あんまり毎日仕事のぐちばっかり書いていてもしょうがないので、プチエッセイです。
為さずに成したいお年頃
おじさんがよく言う名言ランキングを取ったら、一位は「おもしろき こともなきよを おもしろく」だと思うんですが、八位くらいに入ってくるのが「なせばなるなさねばならぬ何事もならぬは人のなさぬなりけり」だと思うんですよね。
これって同義語がいっぱいありますよね。某発明家の「天才とは、1%のひらめきと99%の努力である」とか某会長の「成功した者は皆すべからく努力しておる」とか。(前者は、実際はひらめきって大事だよねっていう話らしいですが)
まあ要するに、「ちゃんとやれよ」と。
努力っていう言葉は簡単だし曖昧だからあれだけど、結局この辺の言葉がみんな言ってるのって、「やらなきゃ始まらないよ」みたいなことだと思うんですよ。

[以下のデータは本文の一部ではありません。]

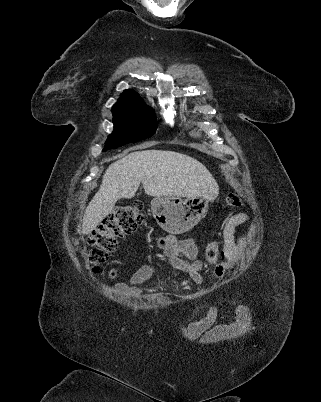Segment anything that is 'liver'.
<instances>
[{"label":"liver","mask_w":321,"mask_h":402,"mask_svg":"<svg viewBox=\"0 0 321 402\" xmlns=\"http://www.w3.org/2000/svg\"><path fill=\"white\" fill-rule=\"evenodd\" d=\"M142 182L150 196L196 197L214 199L219 187L208 169L188 155L164 150L134 151L105 171L98 192L88 204L82 233H91L108 216L121 198L135 196Z\"/></svg>","instance_id":"liver-1"}]
</instances>
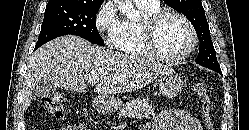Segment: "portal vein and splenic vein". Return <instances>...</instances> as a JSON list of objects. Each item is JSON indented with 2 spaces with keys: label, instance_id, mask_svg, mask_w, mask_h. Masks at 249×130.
<instances>
[{
  "label": "portal vein and splenic vein",
  "instance_id": "portal-vein-and-splenic-vein-1",
  "mask_svg": "<svg viewBox=\"0 0 249 130\" xmlns=\"http://www.w3.org/2000/svg\"><path fill=\"white\" fill-rule=\"evenodd\" d=\"M88 82L92 83V84H95L97 82L96 79H87Z\"/></svg>",
  "mask_w": 249,
  "mask_h": 130
}]
</instances>
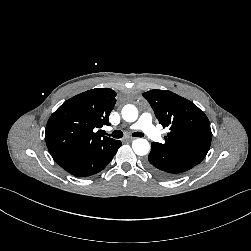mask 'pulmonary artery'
<instances>
[{
  "label": "pulmonary artery",
  "mask_w": 251,
  "mask_h": 251,
  "mask_svg": "<svg viewBox=\"0 0 251 251\" xmlns=\"http://www.w3.org/2000/svg\"><path fill=\"white\" fill-rule=\"evenodd\" d=\"M129 129L143 131L151 140L161 141L160 132L152 124V116L148 112L141 114L137 122L132 124Z\"/></svg>",
  "instance_id": "obj_1"
}]
</instances>
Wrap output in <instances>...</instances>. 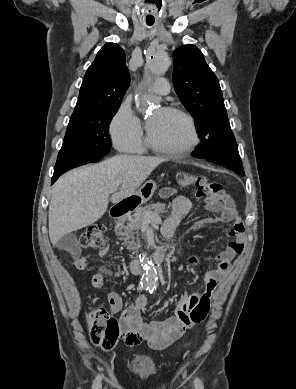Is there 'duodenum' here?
<instances>
[{
	"instance_id": "410a0bca",
	"label": "duodenum",
	"mask_w": 296,
	"mask_h": 389,
	"mask_svg": "<svg viewBox=\"0 0 296 389\" xmlns=\"http://www.w3.org/2000/svg\"><path fill=\"white\" fill-rule=\"evenodd\" d=\"M139 202L134 199V198H128L125 199L118 204H116L112 209H111V217L115 220L120 219L133 211L137 206ZM166 257V252L163 249H158L157 251L154 252L153 254V260L155 263H160L162 262ZM130 270L133 274H142L143 273V263L142 261L139 260H134L130 264Z\"/></svg>"
}]
</instances>
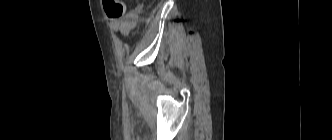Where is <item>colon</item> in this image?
I'll list each match as a JSON object with an SVG mask.
<instances>
[{
  "instance_id": "5ec220e1",
  "label": "colon",
  "mask_w": 332,
  "mask_h": 140,
  "mask_svg": "<svg viewBox=\"0 0 332 140\" xmlns=\"http://www.w3.org/2000/svg\"><path fill=\"white\" fill-rule=\"evenodd\" d=\"M107 16L112 20L120 19L125 14V3L122 0H102Z\"/></svg>"
}]
</instances>
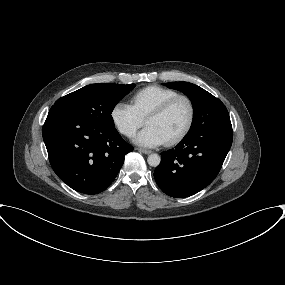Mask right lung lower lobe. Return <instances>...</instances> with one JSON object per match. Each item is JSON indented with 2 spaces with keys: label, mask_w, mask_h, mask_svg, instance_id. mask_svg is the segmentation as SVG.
<instances>
[{
  "label": "right lung lower lobe",
  "mask_w": 285,
  "mask_h": 285,
  "mask_svg": "<svg viewBox=\"0 0 285 285\" xmlns=\"http://www.w3.org/2000/svg\"><path fill=\"white\" fill-rule=\"evenodd\" d=\"M42 135L54 172L84 194L105 190L133 150L115 128L98 127L63 109H50Z\"/></svg>",
  "instance_id": "1"
}]
</instances>
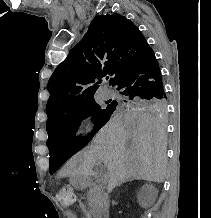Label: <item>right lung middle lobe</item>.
<instances>
[{"label":"right lung middle lobe","mask_w":211,"mask_h":218,"mask_svg":"<svg viewBox=\"0 0 211 218\" xmlns=\"http://www.w3.org/2000/svg\"><path fill=\"white\" fill-rule=\"evenodd\" d=\"M110 103L105 109H103L95 100L89 101L70 113L62 116L56 124L48 130L47 146L50 150H63L69 152L70 156L79 151L85 146L92 135L101 128L110 118L116 107L133 108L138 106H147L158 111H165L166 109V98H131L126 97L119 101H107ZM92 116V120L96 123V129L91 133L89 137L79 138L76 137V132L80 125V122ZM49 170L50 174L56 172V170L63 164L65 160H61L58 156L50 155Z\"/></svg>","instance_id":"obj_1"}]
</instances>
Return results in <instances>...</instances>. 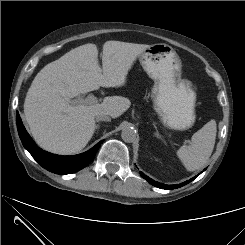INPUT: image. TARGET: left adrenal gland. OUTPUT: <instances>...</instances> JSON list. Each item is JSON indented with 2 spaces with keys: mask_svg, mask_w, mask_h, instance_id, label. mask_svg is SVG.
<instances>
[{
  "mask_svg": "<svg viewBox=\"0 0 245 245\" xmlns=\"http://www.w3.org/2000/svg\"><path fill=\"white\" fill-rule=\"evenodd\" d=\"M153 126H154V128H155V130H156V132L154 133V135H155L157 138H159V139H161L162 141H164L163 136H161V135L159 134V131H158V129H157L155 123H153Z\"/></svg>",
  "mask_w": 245,
  "mask_h": 245,
  "instance_id": "left-adrenal-gland-1",
  "label": "left adrenal gland"
}]
</instances>
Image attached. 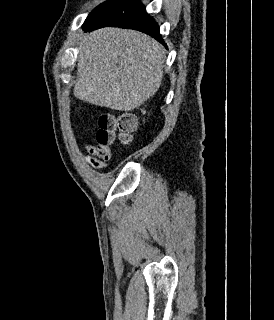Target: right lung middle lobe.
Here are the masks:
<instances>
[{"label": "right lung middle lobe", "mask_w": 274, "mask_h": 320, "mask_svg": "<svg viewBox=\"0 0 274 320\" xmlns=\"http://www.w3.org/2000/svg\"><path fill=\"white\" fill-rule=\"evenodd\" d=\"M124 0H107L106 2L97 6L87 17L83 26L91 24L101 18L102 16L106 15L107 13L111 12L114 8L119 6L123 3Z\"/></svg>", "instance_id": "dd1d6c3e"}]
</instances>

実際それって正しいと思うし、そういう言葉が人を奮い立たせることが多いのも事実だとは思うし、シチュエーションと誰が言うかで価値がぐっと高まるから、決して無駄ではないと思うんだけど、じゃあいざ例えば知らないおじさんからこの言葉を言われたとして、どう思うか。
はぁ?ですよ。
んなもん知っとるわいと、思ってしまうでしょう。皆すべからく(誤用)思いますよ。
やろうやろうと思っても、やれないのが人だし、易きに流れるもの。それこそが人間の本質。
じゃあ、おじさんは何を言うべきなのか。
そう。答えは沈黙。
おじさんの口に戸を立てたところで終わっても良かったのですが、もうちょっと書きます。
まあ誰しもがわかってることで、やらなきゃ始まらないとか、努力しろとか、そりゃまあ当然の話しであって、でも現状もうそういう意識もない人とか、かつては頑張っていたけど諦めてしまった人とかもいっぱいいるじゃないですか。
なにもなしていなくても、明日は来る。そんな毎日の中で、本当に頑張らなきゃいけないことってなんなんだろうと私は思うわけです。
もしなにか、成したいことが明確にあるのなら、そりゃあもう全力で為すのが一番の近道なのは事実なんだろうけれど、そもそも本当に成したいことってなんですか、と。
それを十分に考えたうえで、自らを戒めるための言葉が「なせばなる」なんではないかと思ったささざめでした。